IMAGE VIEWING AND ANALYSIS PLATFORM

Project Leader: J. Adziovsky (JDMI) / ClearCanvas

To establish an image-viewing platform that will provide core functionality for clinical trial image management and be DICOM compliant, affordable, and compatible with clinical radiology environments. We will establish accreditation and commissioning procedures to enable the deployment of the imaging viewer and analysis tools across all partnering sites.  The UHN Medical Imaging team and ClearCanvas have gathered the talents of a number of engineers from the medical imaging industry with over ten years of experience in product development. Iterations of image viewing development regularly seek user feedback to allow high priority change requests to be implemented in as little as 1 month. This team of developers is to be seen not as a product vendor, but rather an engineering consultancy that collaborates with the OICR Imaging investigators.
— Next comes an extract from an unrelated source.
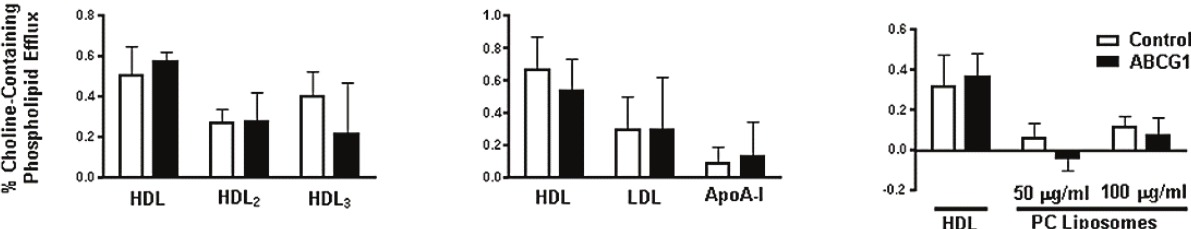
Figure 5. ABCG1-GFP expression does not alter cellular phospholipid efflux. Control and ABCG1-GFP stably expressing HeLa cells were labeled with 3 H-methyl-choline and phospholipid efflux to 50 μg/mL HDL, HDL 2 , HDL 3 , LDL, or 10 μg/mL apoA-I was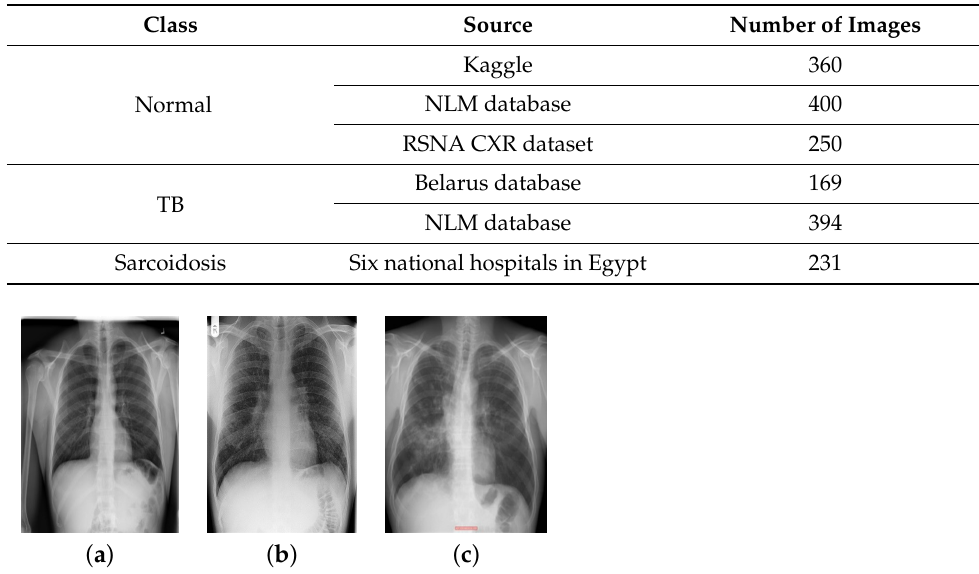
Figure 1. Different classes of chest X-ray images: ( a ) normal, ( b ) sarcoidosis-infected, ( c )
The UHN Medical Imaging team and ClearCanvas are committed to reducing the cost of healthcare software and at the same time, giving users unprecedented freedoms in how they may use the software. The adoption of the Open Source license allows the products developed by the team to be distributed free of charge, without limits. The source code is available publicly, and may be modified freely to address users’ particular needs.

IMAGE SHARING NETWORK/ARCHIVE AND REFERENCE IMAGE BANK

Project Leader: J. Adziovsky (JDMI)

To establish a secure network for IPP-Trials Investigators to allow the sharing of images either for the purposes of image response assessment (in the case of clinical trials imaging) or imaging research and development. The Network activities will proceed in a staged fashion:

  1. Distribution of image-analysis tools that reflect the workflow of the SOP to multiple institutions to operate on images contained within their PACS environment.
  2. Establishment of a common server containing a database of images that were employed in the certification/accreditation of the SOP tools, including calibration phantoms.
  3. Development of image-analysis tool registry that records the use of the specific tool and the institution at which it was applied
  4. Development of a peer-to-peer scheme for accessing cases that were analyzed using these tools for subsequent data-mining studies and tool development

It is anticipated that the central reference image bank will be populated by the clinical images used to develop and validate the imaging tools developed in Goal 1. “Value added” imaging information obtained through the validation process (i.e., gold standard radiologist reads, volume segmentations, clinical data such as treatment and clinical response correlates) will be included with images. All subject data, images and image measurements will be recorded in a database on a secure, password-protected server that can be accessed by password. It will be the first such tumor image database in Canada that can be accessed by cancer researchers for image research.